CONJUNTO DE TAREAS
1. Según el texto sobre Aquiles Heredia, ¿qué regala Caracas a quienes viven en ella?
2. Enumera los males de Caracas que el texto sobre Aquiles Heredia dice perdonarle a la ciudad.
3. Continúa, por favor, el texto sobre Aquiles Heredia a partir de su última oración.

(Esto no es un panegírico a Aquiles Heredia)
No recuerdo bien cuándo lo conocí. Tuvo que ser por allá por mi lejana pero no olvidada adolescencia, esa época en la que uno adolece de muchas cosas, entre otras de sentido de los límites.
La vida, la maestra vida, quiso e hizo que emparentáramos. Su esposa es prima de mi esposo. Así, nos veíamos con frecuencia, menos de lo que yo hubiera deseado. Vivir en Caracas es un ejercicio permanente de desencuentro. La ciudad, su tráfico, su congestionamiento, su superpoblación. Le perdonamos todo porque igual nos regala El Ávila y nos sigue hospedando.
Tenía un vozarrón de esos que sería la envidia de cualquier actor de teatro. Pero ese tono grueso no lograba disimular su corazón de osito de peluche gigante. Siempre es impresionante hallar tanta dulzura en un hombre tan grandote.

INFORMACIÓN EXTRAÍDA

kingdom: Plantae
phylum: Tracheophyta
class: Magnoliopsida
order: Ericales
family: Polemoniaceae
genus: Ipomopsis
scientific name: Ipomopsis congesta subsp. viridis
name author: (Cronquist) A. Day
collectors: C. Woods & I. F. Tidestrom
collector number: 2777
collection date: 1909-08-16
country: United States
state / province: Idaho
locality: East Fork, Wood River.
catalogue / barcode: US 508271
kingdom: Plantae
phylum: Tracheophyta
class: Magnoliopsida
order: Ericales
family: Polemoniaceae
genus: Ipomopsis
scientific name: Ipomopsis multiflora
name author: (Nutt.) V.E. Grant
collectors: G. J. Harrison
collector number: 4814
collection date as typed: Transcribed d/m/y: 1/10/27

RESPUESTAS POR TAREA
1. El Ávila.

2. Su tráfico, su congestionamiento y su superpoblación.

3.
No sé de persona alguna que conociéndolo no hablara bien de él. Y no me refiero tan sólo a la familia por parte de los Heredia y de los Arnal. Hablo de colegas, compañeros de trabajo, amigos, conocidos, relacionados y un largo etcétera.
Era la personificación de “haz el bien y no mires a quién”. Todo ello sin jamás ser una suerte de tonto de quien todos los abusadores se aprovechan. ¡Qué va! Cuando había que decir “no” lo hacía, sin que le temblara el pulso. Era la esencia de la rectitud.
No es lisonja banal decir que lo adornaban las virtudes del “buenagente”.
Querendón y queridísimo, Aquiles no nos deja un vacío. Por el contrario, nos deja las almas repletas de buenos recuerdos, de inagotables anécdotas y, sobre todo, de amor del bueno. Ahora está en el cielo. Seguro trabaja y arregla desaguisados. Y nos mira y protege.
Anoche sonaban truenos en Caracas. Y yo pensaba: “Es Aquiles, su voz retumbando en el espacio sideral”.
Dios te bendiga, querido amigo.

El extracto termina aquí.